▶ **Consigne**: Pouvez-vous transcrire mot pour mot le passage de la critique du film situé entre « Titre original: | » et « communistes de Staline. », ces deux bornes incluses ?

Chemins de la liberté (Les)
Titre original: | Chemins de la liberté (Les) |
Réalisateur: | Peter Weir |
Sortie: | Cinéma |
Durée: | 133 minutes |
Date: | 26 janvier 2011 |
Note: | |
En 1941, le Polonais Janusz est condamné par l’occupant russe pour espionnage et envoyé dans un goulag au fin fond de la Sibérie. Les conditions de vie y sont difficiles et Janusz ne pense qu’à une chose : s’enfuir. Alors que l’acteur Khabarov le soutient d’abord dans son plan d’évasion, c’est finalement avec l’Américain Mister Smith, le criminel russe Valka, et quatre autres compagnons d’infortune qu’il franchît le pas. Une fois en liberté, les anciens prisonniers entament une longue marche vers le sud, où la Mongolie est censée leur accorder un refuge contre la persécution forcenée des communistes de Staline.
Critique de Tootpadu
Ce n’est certainement pas d’un retour en force qu’il s’agit avec ce nouveau film de Peter Weir, sept ans après le majestueux Master and commander De l’autre côté du monde, mais plutôt d’un exercice de style, dont les défauts manifestes entachent la facture globale de ce film d’évasion somme toute très conventionnel. A commencer par le préambule qui nous indique clairement combien de réfugiés vont s’en sortir et arriver jusqu’au bout de leur périple. Une fois cette source majeure de suspense et de tension dramatique écartée, il ne reste plus au spectateur qu’à tenir ses comptes pour savoir quand l’élimination des voyageurs malheureux sera arrivée à son terme. De même, l’évasion du camp d’internement en elle-même est contée d’une façon si approximative et succincte, qu’aucune poussée d’adrénaline n’en résulte.
Au lieu de privilégier des moments d’un héroïsme fort, la narration de Peter Weir paraît s’installer dans la durée. Elle préfère ainsi instaurer la complicité avec les fuyards par de courtes scènes au dénouement pas toujours satisfaisant, à la place d’une identification poussive avec les personnages emblématiques par le biais d’exploits exemplaires. Si ce n’était pour Irena, dont la présence douce délie la langue des hommes, nous n’en saurions pas plus sur le destin et les motivations de ce groupe hétéroclite. De toute manière, il n’est apparemment pas déterminant dans le schéma narratif des Chemins de la liberté de se familiariser avec chacun des évadés, mais d’apprécier à sa juste valeur leur courage et leur persévérance dans cette odyssée éprouvante à travers le froid glacial de la Sibérie et la chaleur étouffante du désert mongolien. Leur camaraderie se développe ainsi principalement à cause de la souffrance et de l’abnégation qu’ils partagent, et non pas en raison d’une appréciation personnelle ou d’une solidarité face à un adversaire hypothétique, qui entre au demeurant très rarement en scène. Ce sont des hommes déterminés, obligés d’aller de l’avant parce qu’une morte certaine les attendra s’ils reviennent sur leurs pas.

▶ **Données fournies**:

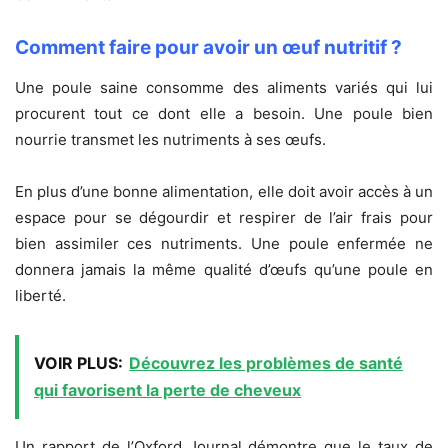
Comment faire pour avoir un œuf nutritif ?
Une poule saine consomme des aliments variés qui lui
procurent tout ce dont elle a besoin. Une poule bien
nourrie transmet les nutriments à ses œufs.
En plus d’une bonne alimentation, elle doit avoir accès à un
espace pour se dégourdir et respirer de l’air frais pour
bien assimiler ces nutriments. Une poule enfermée ne
donnera jamais la même qualité d’œufs qu’une poule en
liberté.
VOIR PLUS:
Découvrez les problèmes de santé
qui favorisent la perte de cheveux
Un rapport de l’Oxford Journal démontre que le taux de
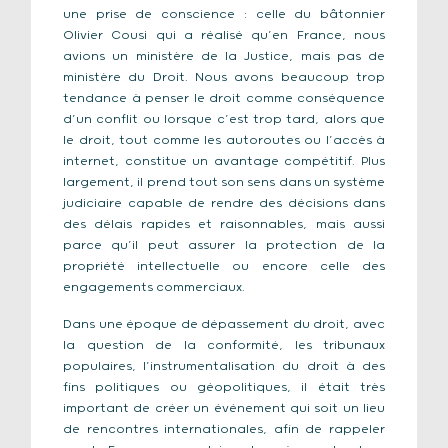
une prise de conscience : celle du bâtonnier
Olivier Cousi qui a réalisé qu’en France, nous
avions un ministère de la Justice, mais pas de
ministère du Droit. Nous avons beaucoup trop
tendance à penser le droit comme conséquence
d’un conflit ou lorsque c’est trop tard, alors que
le droit, tout comme les autoroutes ou l’accès à
internet, constitue un avantage compétitif. Plus
largement, il prend tout son sens dans un système
judiciaire capable de rendre des décisions dans
des délais rapides et raisonnables, mais aussi
parce qu’il peut assurer la protection de la
propriété intellectuelle ou encore celle des
engagements commerciaux.
Dans une époque de dépassement du droit, avec
la question de la conformité, les tribunaux
populaires, l’instrumentalisation du droit à des
fins politiques ou géopolitiques, il était très
important de créer un événement qui soit un lieu
de rencontres internationales, afin de rappeler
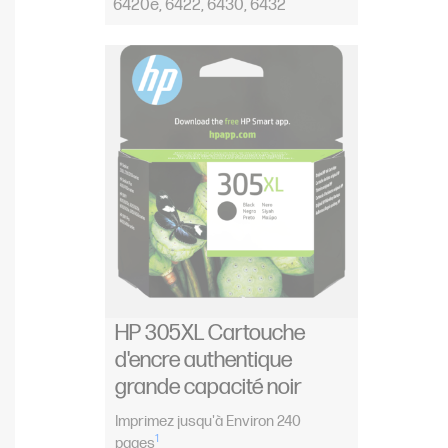
6420e, 6422, 6430, 6432
HP 305XL Cartouche
d'encre authentique
grande capacité noir
Imprimez jusqu'à Environ 240
1
pages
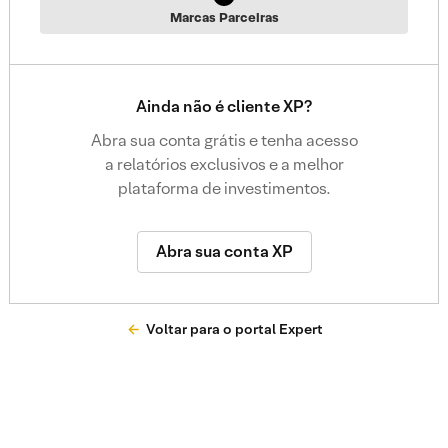
Marcas Parceiras
Ainda não é cliente XP?
Abra sua conta grátis e tenha acesso
a relatórios exclusivos e a melhor
plataforma de investimentos.
Abra sua conta XP
Voltar para o portal Expert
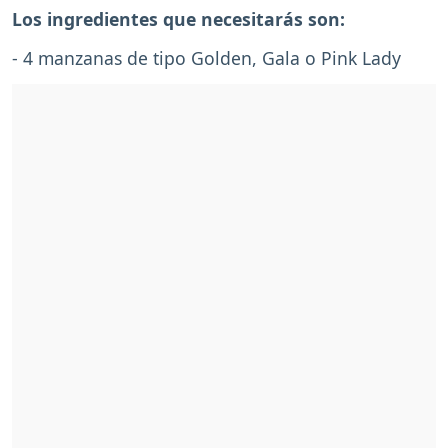
Los ingredientes que necesitarás son:
- 4 manzanas de tipo Golden, Gala o Pink Lady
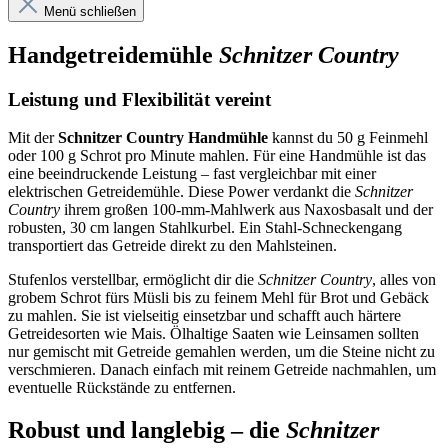
Menü schließen
Handgetreidemühle
Schnitzer Country
Leistung und Flexibilität vereint
Mit der
Schnitzer Country Handmühle
kannst du 50 g Feinmehl
oder 100 g Schrot pro Minute mahlen. Für eine Handmühle ist das
eine beeindruckende Leistung – fast vergleichbar mit einer
elektrischen Getreidemühle. Diese Power verdankt die
Schnitzer
Country
ihrem großen 100-mm-Mahlwerk aus Naxosbasalt und der
robusten, 30 cm langen Stahlkurbel. Ein Stahl-Schneckengang
transportiert das Getreide direkt zu den Mahlsteinen.
Stufenlos verstellbar, ermöglicht dir die
Schnitzer Country
, alles von
grobem Schrot fürs Müsli bis zu feinem Mehl für Brot und Gebäck
zu mahlen. Sie ist vielseitig einsetzbar und schafft auch härtere
Getreidesorten wie Mais. Ölhaltige Saaten wie Leinsamen sollten
nur gemischt mit Getreide gemahlen werden, um die Steine nicht zu
verschmieren. Danach einfach mit reinem Getreide nachmahlen, um
eventuelle Rückstände zu entfernen.
Robust und langlebig – die
Schnitzer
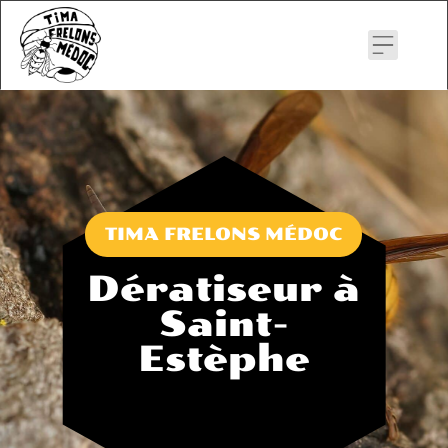
Skip
to
content
TIMA FRELONS MÉDOC
Dératiseur à
Saint-
Estèphe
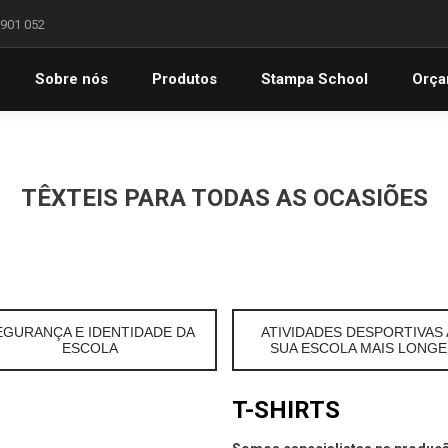
 901 052
Sobre nós
Produtos
Stampa School
Orça
TÊXTEIS PARA TODAS AS OCASIÕES
EGURANÇA E IDENTIDADE DA
ATIVIDADES DESPORTIVAS 
ESCOLA
SUA ESCOLA MAIS LONGE
T-SHIRTS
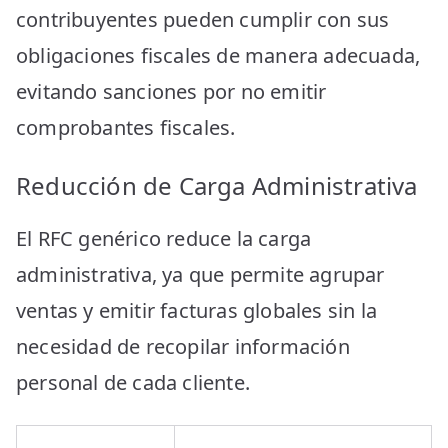
contribuyentes pueden cumplir con sus
obligaciones fiscales de manera adecuada,
evitando sanciones por no emitir
comprobantes fiscales.
Reducción de Carga Administrativa
El RFC genérico reduce la carga
administrativa, ya que permite agrupar
ventas y emitir facturas globales sin la
necesidad de recopilar información
personal de cada cliente.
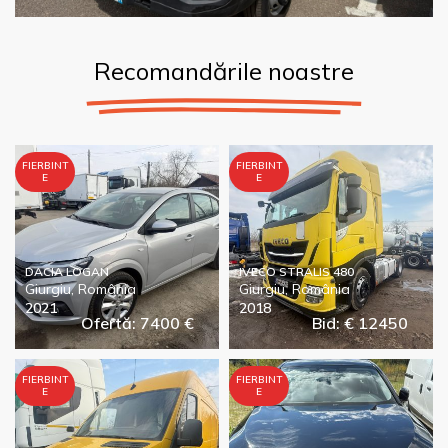
Recomandările noastre
FIERBINT
FIERBINT
E
E
DACIA LOGAN
IVECO STRALIS 480
Giurgiu, România
Giurgiu, România
2021
2018
Ofertă: 7400 €
Bid: € 12450
FIERBINT
FIERBINT
E
E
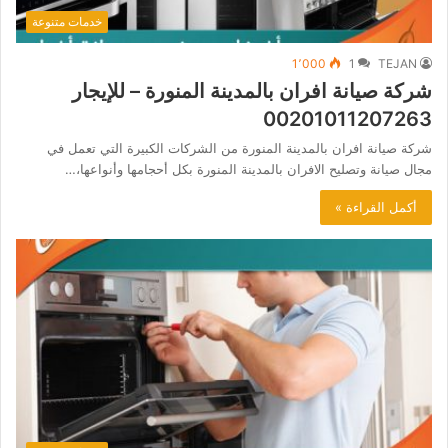
خدمات متنوعة
1٬000
1
TEJAN
شركة صيانة افران بالمدينة المنورة – للإيجار
00201011207263
شركة صيانة افران بالمدينة المنورة من الشركات الكبيرة التي تعمل في
مجال صيانة وتصليح الافران بالمدينة المنورة بكل أحجامها وأنواعها،…
أكمل القراءة »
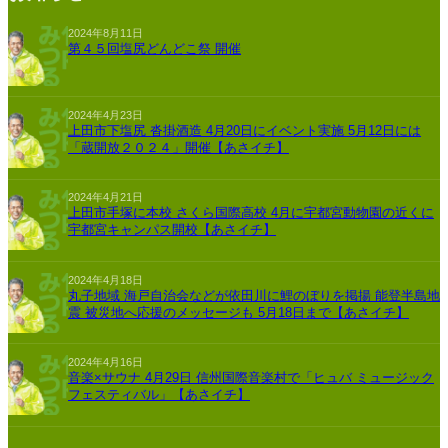
2024年8月11日
第４５回塩尻どんどこ祭 開催
2024年4月23日
上田市下塩尻 沓掛酒造 4月20日にイベント実施 5月12日には
「蔵開放２０２４」開催【あさイチ】
2024年4月21日
上田市手塚に本校 さくら国際高校 4月に宇都宮動物園の近くに
宇都宮キャンパス開校【あさイチ】
2024年4月18日
丸子地域 海戸自治会などが依田川に鯉のぼりを掲揚 能登半島地
震 被災地へ応援のメッセージも 5月18日まで【あさイチ】
2024年4月16日
音楽×サウナ 4月29日 信州国際音楽村で「ヒュバ ミュージック
フェスティバル」【あさイチ】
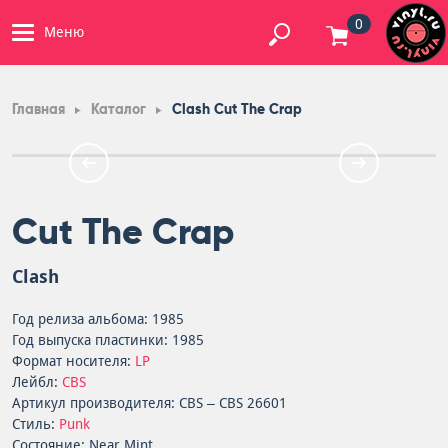
0
Меню
Главная
Каталог
Clash Cut The Crap
Cut The Crap
Clash
Год релиза альбома: 1985
Год выпуска пластинки: 1985
Формат носителя:
LP
Лейбл:
CBS
Артикул производителя: CBS – CBS 26601
Стиль:
Punk
Состояние: Near Mint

▶ **Réponse rédigée**:
Titre original: | Chemins de la liberté (Les) |
Réalisateur: | Peter Weir |
Sortie: | Cinéma |
Durée: | 133 minutes |
Date: | 26 janvier 2011 |
Note: | |
En 1941, le Polonais Janusz est condamné par l’occupant russe pour espionnage et envoyé dans un goulag au fin fond de la Sibérie. Les conditions de vie y sont difficiles et Janusz ne pense qu’à une chose : s’enfuir. Alors que l’acteur Khabarov le soutient d’abord dans son plan d’évasion, c’est finalement avec l’Américain Mister Smith, le criminel russe Valka, et quatre autres compagnons d’infortune qu’il franchît le pas. Une fois en liberté, les anciens prisonniers entament une longue marche vers le sud, où la Mongolie est censée leur accorder un refuge contre la persécution forcenée des communistes de Staline.